» Problem statement: Output the listing word for word, minus pictures.

» Supplied material:
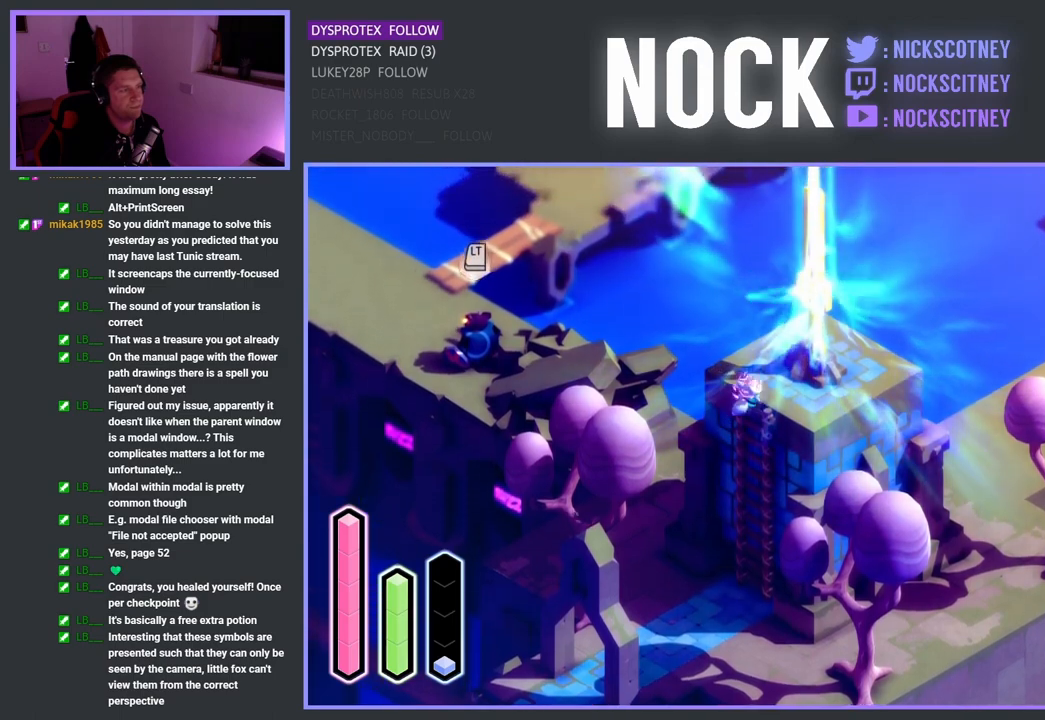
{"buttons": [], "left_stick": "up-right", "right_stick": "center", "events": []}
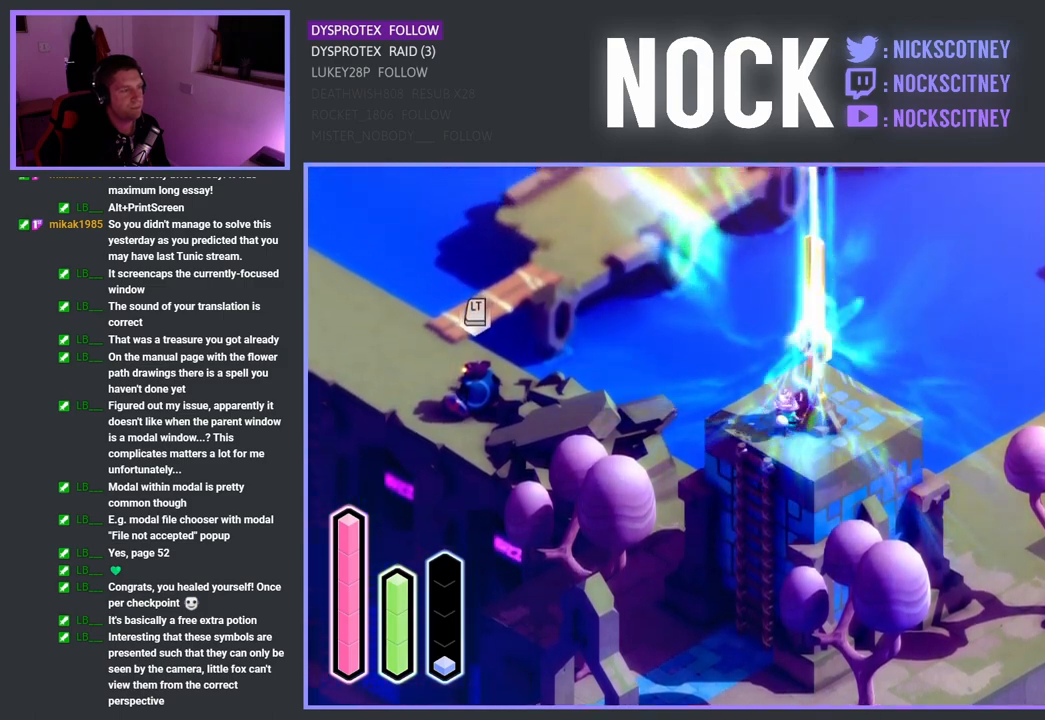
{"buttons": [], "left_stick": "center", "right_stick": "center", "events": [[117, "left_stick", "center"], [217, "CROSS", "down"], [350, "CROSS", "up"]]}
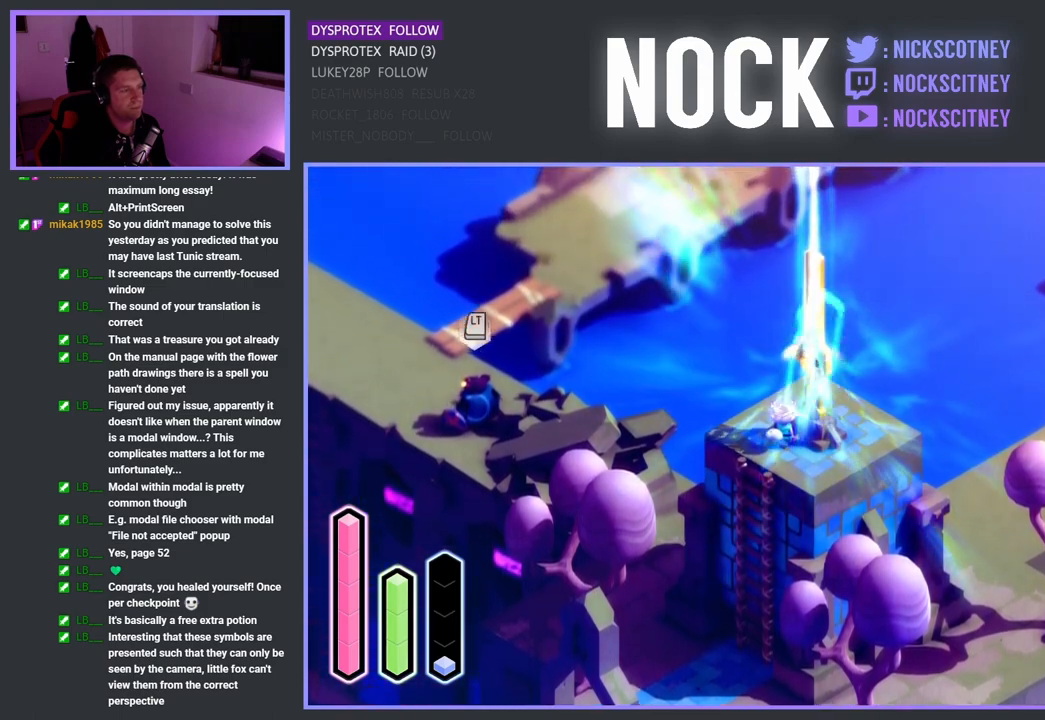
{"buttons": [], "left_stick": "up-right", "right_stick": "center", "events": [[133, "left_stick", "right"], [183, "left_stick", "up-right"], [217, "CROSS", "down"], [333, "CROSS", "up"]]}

» Written response:
{"buttons": [], "left_stick": "up-right", "right_stick": "center", "events": []}
{"buttons": [], "left_stick": "center", "right_stick": "center", "events": [[117, "left_stick", "center"], [217, "CROSS", "down"], [350, "CROSS", "up"]]}
{"buttons": [], "left_stick": "up-right", "right_stick": "center", "events": [[133, "left_stick", "right"], [183, "left_stick", "up-right"], [217, "CROSS", "down"], [333, "CROSS", "up"]]}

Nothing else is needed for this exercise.